Kim Su Mi, An Ji Yeong, Choi Min-Gew, Lee Jun Ho, Sohn Tae Sung, Kim Kyung-Mee, Kim Sung, Bae Jae Moon
Department of Surgery, Samsung Medical Center, Sungkyunkwan University School of Medicine, Seoul, Korea.
Department of Pathology, Samsung Medical Center, Sungkyunkwan University School of Medicine, Seoul, Korea.
J Gastric Cancer. 2017 Sep;17(3):277-281. doi: 10.5230/jgc.2017.17.e22. Epub 2017 Jul 25.
Plexiform angiomyxoid myofibroblastic tumor (PAMT) of the stomach is a very rare mesenchymal tumor of the gastrointestinal tract. We report a case of asymptomatic gastric PAMT that was pathologically confirmed after surgical resection. The tumor had a multinodular plexiform growth pattern, bland-looking spindle cells, and an Alcian blue-positive myxoid stromal matrix rich in small blood vessels. Immunohistochemistry analysis revealed that the tumor cells of the PAMT were positive for smooth muscle actin (SMA) and negative for c-kit, CD34, S-100 protein, epithelial membrane antigen (EMA), and desmin. PAMT should be differentiated from other submucosal tumors of the stomach by immunohistochemical findings. Considering the benign features of this tumor, observation without resection may be an option for the treatment of PAMT if the tumor is asymptomatic.

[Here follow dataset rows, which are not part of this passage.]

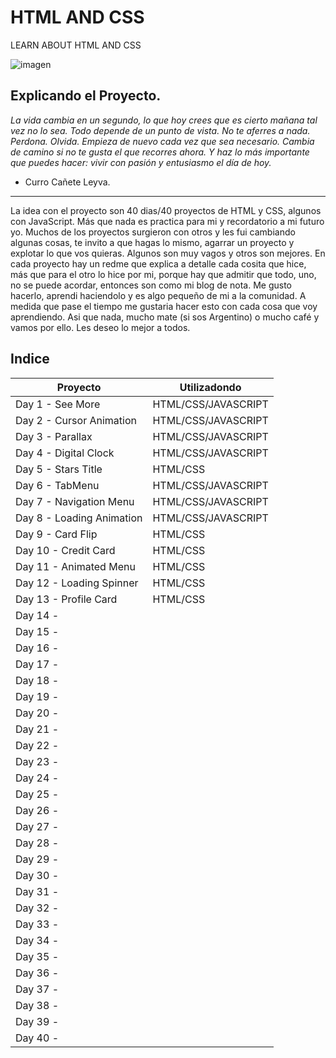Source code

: # HTML AND CSS

LEARN ABOUT HTML AND CSS

![imagen](https://64.media.tumblr.com/77dad2397bb30c74e4399316a02ae58a/454840fd77a85f01-1c/s400x600/bf6a7bfa23c98f8c9ddcbd40087b32253db26de4.jpg)

## Explicando el Proyecto.

*La vida cambia en un segundo, lo que hoy crees que es cierto mañana tal vez no lo sea. Todo depende de un punto de vista. No te aferres a nada. Perdona. Olvida. Empieza de nuevo cada vez que sea necesario. Cambia de camino si no te gusta el que recorres ahora. Y haz lo más importante que puedes hacer: vivir con pasión y entusiasmo el día de hoy.*

- Curro Cañete Leyva. 

---------------------------------------

La idea con el proyecto son 40 dias/40 proyectos de HTML y CSS, algunos con JavaScript. Más que nada es practica para mi y recordatorio a mi futuro yo. Muchos de los proyectos surgieron con otros y les fui cambiando algunas cosas, te invito a que hagas lo mismo, agarrar un proyecto y explotar lo que vos quieras. Algunos son muy vagos y otros son mejores. 
En cada proyecto hay un redme que explica a detalle cada cosita que hice, más que para el otro lo hice por mi, porque hay que admitir que todo, uno, no se puede acordar, entonces son como mi blog de nota. Me gusto hacerlo, aprendi haciendolo y es algo pequeño de mi a la comunidad. 
A medida que pase el tiempo me gustaria hacer esto con cada cosa que voy aprendiendo. 
Asi que nada, mucho mate (si sos Argentino) o mucho café y vamos por ello. Les deseo lo mejor a todos. 

## Indice

Proyecto  | Utilizadondo
------------- | -------------
Day 1 - See More  | HTML/CSS/JAVASCRIPT
Day 2 - Cursor Animation  | HTML/CSS/JAVASCRIPT
Day 3 - Parallax  | HTML/CSS/JAVASCRIPT
Day 4 - Digital Clock | HTML/CSS/JAVASCRIPT
Day 5 - Stars Title | HTML/CSS
Day 6 - TabMenu | HTML/CSS/JAVASCRIPT
Day 7 - Navigation Menu | HTML/CSS/JAVASCRIPT
Day 8 - Loading Animation |HTML/CSS/JAVASCRIPT
Day 9 - Card Flip | HTML/CSS
Day 10 - Credit Card | HTML/CSS
Day 11 - Animated Menu | HTML/CSS
Day 12 - Loading Spinner | HTML/CSS
Day 13 - Profile Card | HTML/CSS
Day 14 - |
Day 15 - |
Day 16 - |
Day 17 - |
Day 18 - |
Day 19 - |
Day 20 - |
Day 21 - |
Day 22 - |
Day 23 - |
Day 24 - |
Day 25 - |
Day 26 - |
Day 27 - |
Day 28 - |
Day 29 - |
Day 30 - |
Day 31 - |
Day 32 - |
Day 33 - |
Day 34 - |
Day 35 - |
Day 36 - |
Day 37 - |
Day 38 - |
Day 39 - |
Day 40 - |
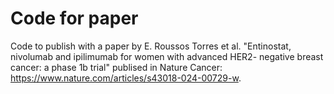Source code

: # Code for paper

Code to publish with a paper by E. Roussos Torres et al. "Entinostat, nivolumab and ipilimumab for women with advanced HER2- negative breast cancer: a phase 1b trial" publised in Nature Cancer: https://www.nature.com/articles/s43018-024-00729-w.
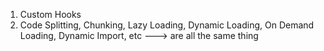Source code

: 1. Custom Hooks
2. Code Splitting, Chunking, Lazy Loading, Dynamic Loading, On Demand Loading, Dynamic Import, etc ---> are all the same thing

胃丛状血管黏液样肌成纤维细胞瘤(PAMT)是一种非常罕见的胃肠道间叶肿瘤。我们报告一例无症状的胃PAMT病例,经手术切除后病理确诊。肿瘤呈多结节丛状生长模式,梭形细胞形态温和,阿利新蓝阳性的黏液样间质基质富含小血管。免疫组化分析显示,PAMT的肿瘤细胞平滑肌肌动蛋白(SMA)呈阳性,而c-kit、CD34、S-100蛋白、上皮膜抗原(EMA)和结蛋白呈阴性。应通过免疫组化结果将PAMT与胃的其他黏膜下肿瘤相鉴别。鉴于该肿瘤的良性特征,如果肿瘤无症状,观察而非切除可能是PAMT的一种治疗选择。